In operational simulation, it is often assumed that once a model is shown a variety of climate conditions in the calibration sequence, it will perform better under future climate variability. In the context of the Millennium drought, it has been theorised that now that we have experienced these conditions, models calibrated on long timeseries that include the Millennium drought will be able to perform well under a future drier climate. In this study, we put this idea to the test. Specifically, we use five commonly used conceptual hydrologic models and evaluate their performance during and after the Millennium drought in 155 Victorian catchments. We test whether their performance (in terms of KGE and bias) improves significantly after inclusion in the calibration period of the drought and the post-drought periods themselves. For calibration we use an objective function specifically designed to optimise models’ ability to reproduce both high and low flow conditions while minimising volumetric bias.
Our results show that the “naïve” approach of extending calibration sequences to include as much climate diversity as possible is not sufficient to significantly improve model reliability in the face of future climate uncertainty. We demonstrate that showing models data from the Millennium drought in calibration did not significantly improve their performance across this set of catchments, neither during the drought itself nor, in most cases, in the period after the drought. Further including the post-drought sequence in calibration does significantly improve post-MD KGE in three out of five models, but even in these models, performance is still significantly lower than it is when calibrating on post-drought only and the improvement, albeit statistically significant, is unlikely to make operational difference in most cases. Additionally, bias doesn’t significantly change. This is despite drought and post-drought making up a significant proportion of the calibration sequence (at least 30%). Mann-Whitney tests were used to assess whether model performance was significantly different across the set of catchments. Our results also show that, while rarely significant, the extension of the calibration period does provide a marginal improvement in performance for almost all models and both periods tested. This is encouraging and supports the practice to expose models to a variety of climate conditions, however it indicates that additional provisions are needed when training models for use in ungauged climates.

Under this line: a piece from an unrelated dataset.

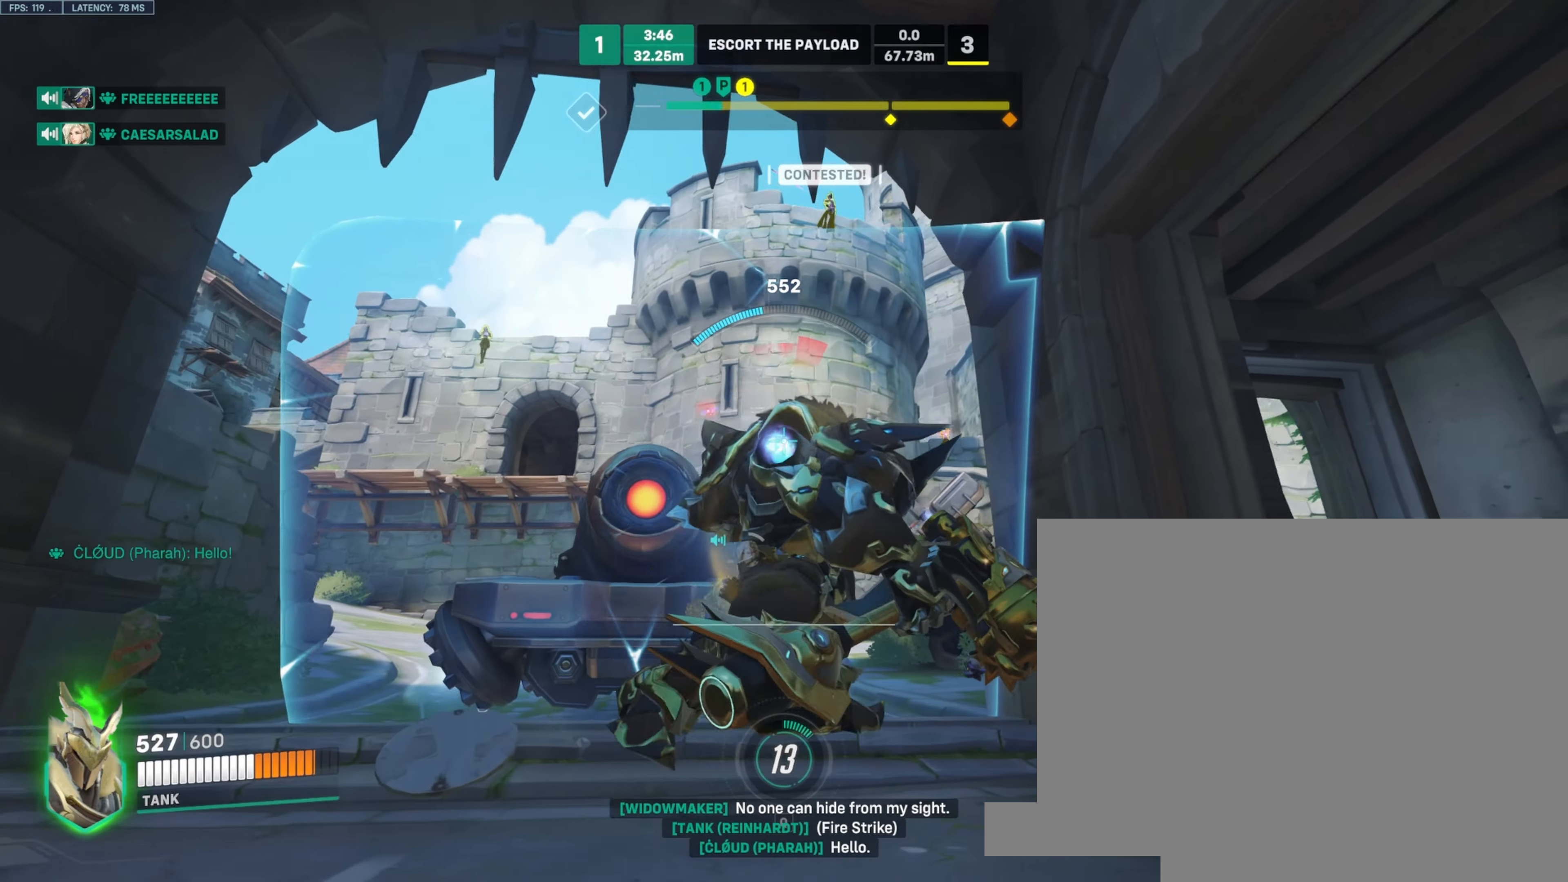
{"keys": ["a", "d"], "mouse": ["right"], "events": [[150, "w", "down"], [316, "w", "up"], [483, "d", "down"]]}
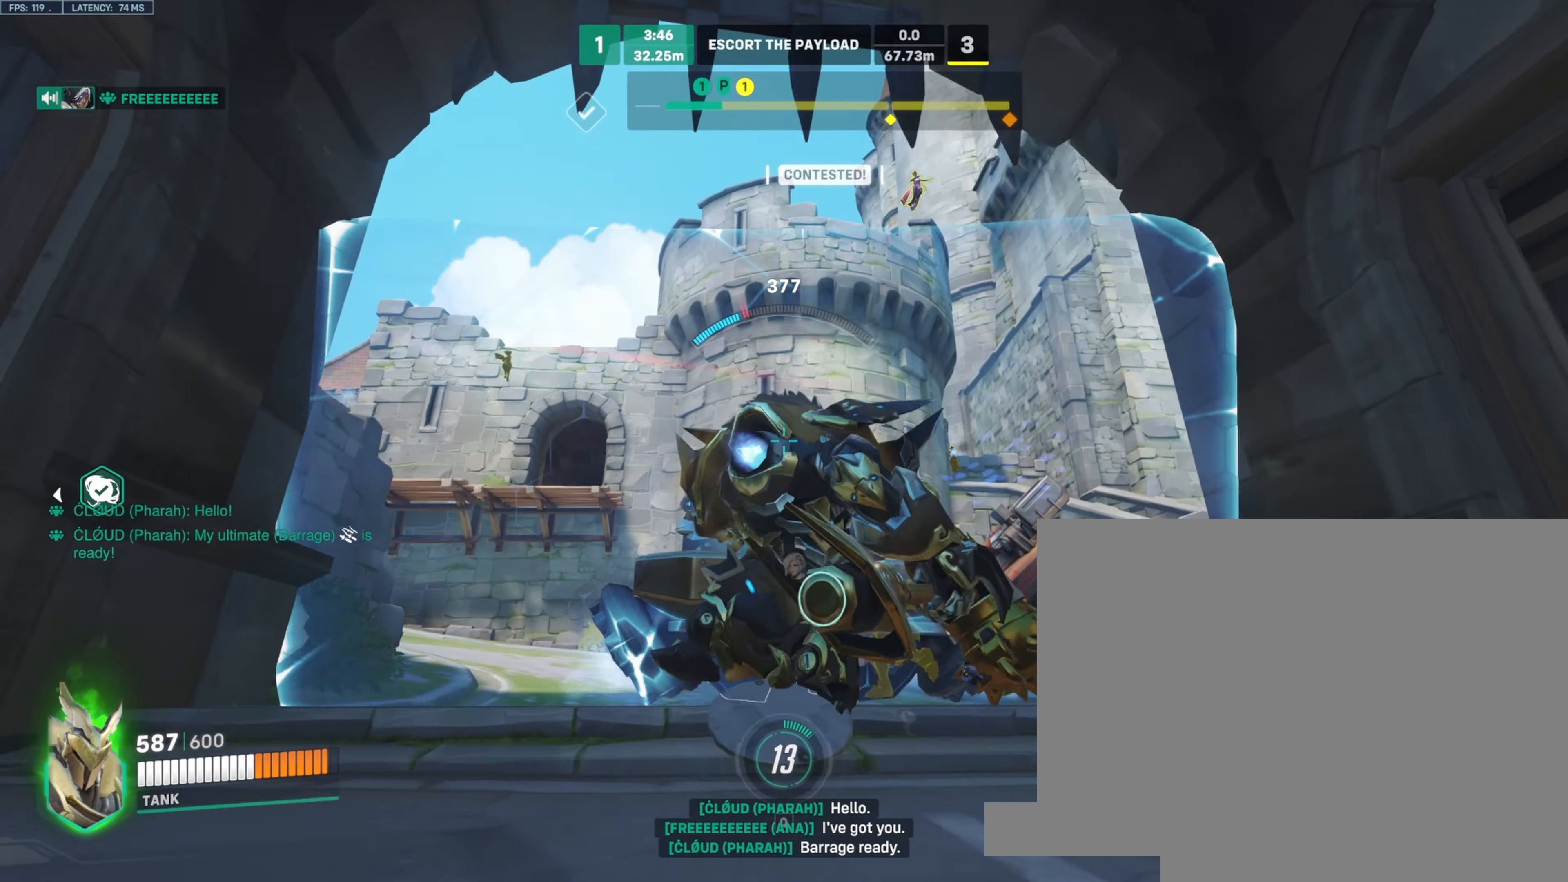
{"keys": ["d"], "mouse": ["left"], "events": [[16, "a", "up"], [316, "mouse_right", "up"], [400, "mouse_left", "down"]]}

Evidence from literature suggests that more sophisticated calibration methods with explicit and distinct treatment of different climate regimes improve model performance under a transient climate. However, especially in the catchments where drastic shifts were observed, new model structures that are more flexible to such climate-induced changes in hydrologic regime are likely necessary to confidently project streamflow under future climate scenarios. By exposing these limitations, we encourage members of the hydrologic community to exercise caution when applying our existing models and calibration frameworks to project streamflow into unknown and uncertain climate conditions. We also join the numerous community calls for new and more robust approaches for hydrologic modelling and simulation in the face of a changing climate.